Leap, a private bus startup in San Francisco, has suspended operations "at least through the end of the week" after being issued a cease and desist by the California Public Utilities Commission, according to a company Facebook post published last night. BuzzFeed News has learned that this was due to the company's failure to comply with laws requiring proof of liability insurance, and numerous other state requirements.
According to the statement, Leap believes it has complied with all local and state regulations and was granted unanimous approval from the CPUC in March. But a CPUC spokesperson told BuzzFeed News that is not entirely accurate.

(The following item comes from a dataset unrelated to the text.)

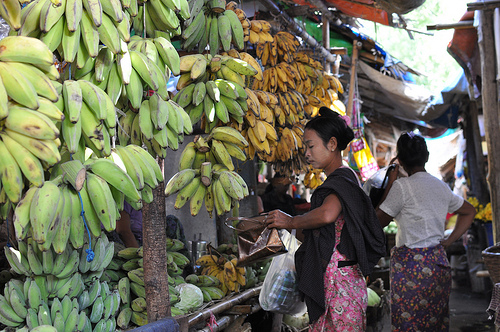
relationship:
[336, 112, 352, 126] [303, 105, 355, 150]
clip in hair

"The CPUC approved a certificate of public convenience and necessity in March for Leap, which may be why some report the commission supports it," Constance Gordon told BuzzFeed News. "Unfortunately ... Leap did not fulfill various legal requirements to do business."
And those requirements are material to operating a transportation service. In addition to failing to file public liability and property damage insurance, Leap did not submit evidence of workers' compensation insurance or evidence that its drivers had fulfilled alcohol and drug testing requirements. Nor did the company request bus and terminal inspections from the California Highway Patrol, another commission requirement.
Leap contends these issues are simply clerical: "We embarked on a fairly complex regulatory process nearly a year ago and we've cleared many hurdles along the way, including the unanimous approval of Leap's operating authority under the California Public Utilities Commission (PUC) in March. However, the finalization of this permitting process has been held up due to various clerical issues and we have now been issued a Cease and Desist notice from the PUC."
Leap, which launched in 2013, offers limited-service luxury bus rides — with Wi-Fi and food and drink for purchase — for $6 a ride in San Francisco. And until the CPUC approved a certificate of public convenience in March, the company has operated in a legal gray area where it does not definitively fall within the judicial purview of either state or local regulators.
BuzzFeed News reached out to Leap for additional comment and had not heard back at the time of publication.